What policies like Starter Homes really tell us about Government

This week’s report by the National Audit Office (NAO) allowed the media to put housing policy under the electoral spotlight.  Starter Homes, homes sold at 20% discounts to first time buyers, was a previous Conservative manifesto commitment.  The Government had earmarked funding to build 200,000 of them in the 2015 Spending Review.

The NAO report published this week found that despite a serious funding commitment, not a single one has been built.  Whilst many will say that Starter Homes was a bad policy and good riddance what this example really illustrates is the paralysis in UK politics and how it is affecting policy across the Government.

There are three broad observations I would draw from the NAO report which are both relevant to housing and the general body politic:

  1. A lack continuity at the top is undermining housing delivery

Starter Homes was launched under a Cameron Government when Brandon Lewis was Housing Minister.  Since Lewis who departed the role in 2016, we have had another five Housing Ministers.

If you don’t have anyone at the helm for very long, nothing innovative is going to get done.  Moreover, the art of successful policy is continuity.  Whilst the same party has been in power since 2015, there clearly is not a sustained level of presence and focus and this is affecting delivery.

  1. Brexit has knocked domestic policy delivery off course

It’s an obvious point to make: Brexit is diverting attention from important domestic issues.  However, it’s useful to reflect on Starter Homes in this context.  The policy received £2.3 bn of backing in the November Spending Review in 2015, just months before the Referendum decision to leave the European Union.

The NAO report observes that whilst the Housing and Planning Act made it through Parliament in 2016, there has not been the necessary secondary legislation to breathe life to Starter Homes.  This then is zombie legislation.  Starter Homes is just one example, and a pertinent one, of many different policy initiatives that have become zombified by Brexit.

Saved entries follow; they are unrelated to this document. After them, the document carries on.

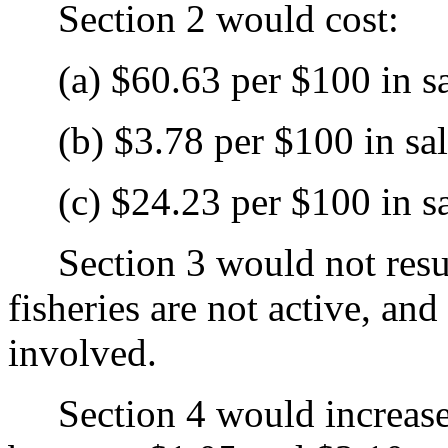
Section 2 would cost:
(a) $60.63 per $100 in sale
(b) $3.78 per $100 in sales
(c) $24.23 per $100 in sale
Section 3 would not result 
fisheries are not active, an
involved.
Section 4 would increase 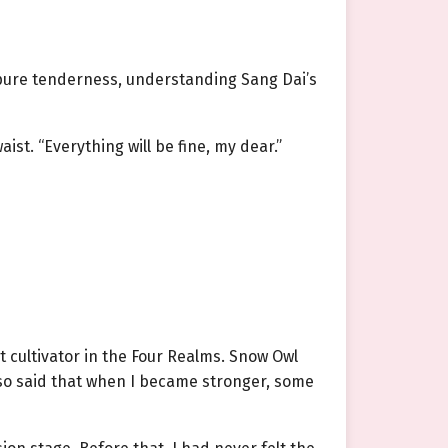
y pure tenderness, understanding Sang Dai’s
st. “Everything will be fine, my dear.”
 cultivator in the Four Realms. Snow Owl
also said that when I became stronger, some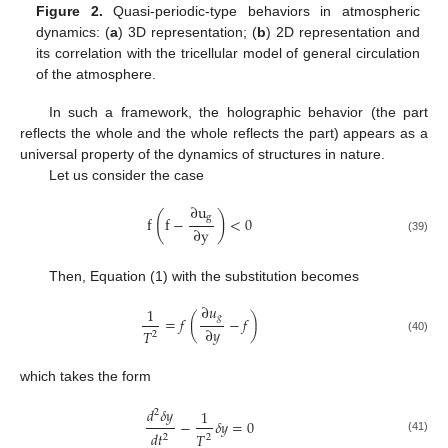
Figure 2.
Quasi-periodic-type behaviors in atmospheric
dynamics: (
a
) 3D representation; (
b
) 2D representation and
its correlation with the tricellular model of general circulation
of the atmosphere.
In such a framework, the holographic behavior (the part
reflects the whole and the whole reflects the part) appears as a
universal property of the dynamics of structures in nature.
Let us consider the case
∂
u
(
)
g
f
f
−
<
0
∂
y
(39)
Then, Equation (1) with the substitution becomes
∂
𝑢
1
𝑔
=
𝑓
(
−
𝑓
)
∂
𝑦
𝑇
2
(40)
which takes the form
𝑑
𝛿
𝑦
1
2
−
𝛿
𝑦
=
0
𝑑
𝑡
𝑇
2
2
(41)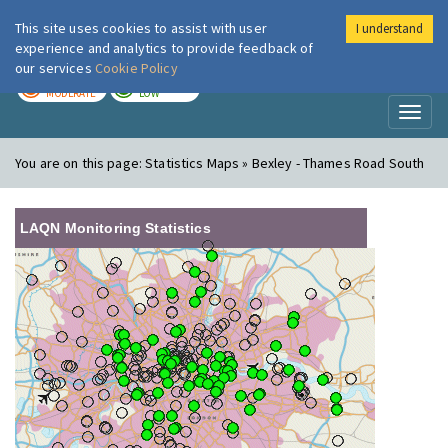
This site uses cookies to assist with user
I understand
London Air
Im
experience and analytics to provide feedback of
our services
Cookie Policy
TODAY
TOMORROW
MODERATE
LOW
Toggl
naviga
You are on this page:
Statistics Maps » Bexley - Thames Road South
LAQN Monitoring Statistics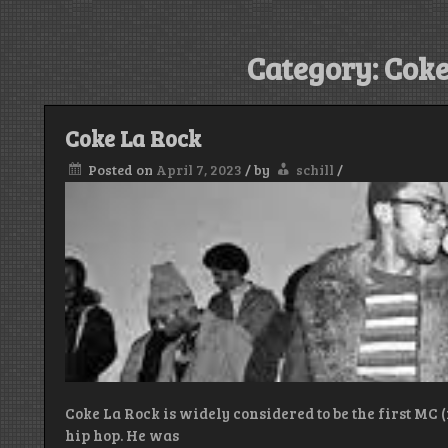
Category:
Coke
Coke La Rock
Posted on
April 7, 2023
/
by
schill
/
Coke La Rock is widely considered to be the first MC 
hip hop. He was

  1. The Civil Servants are running the country

What became of the £2.3 bn cash the Government made available to support Starter Homes?  Well, the NAO tells us that quite a bit of it got spent, just not on Starter Homes.

The money was used buying land and remediating sites for Homes England’s wider delivery programme of thousands of homes.  In a sense, whilst our politicians have been fighting over what kind of relationship we wish to have with the European Union, our civil servants have been adapting to the leadership gap by using budgets to implement existing projects in other ways.  So the world has not entirely stopped functioning, just our political class.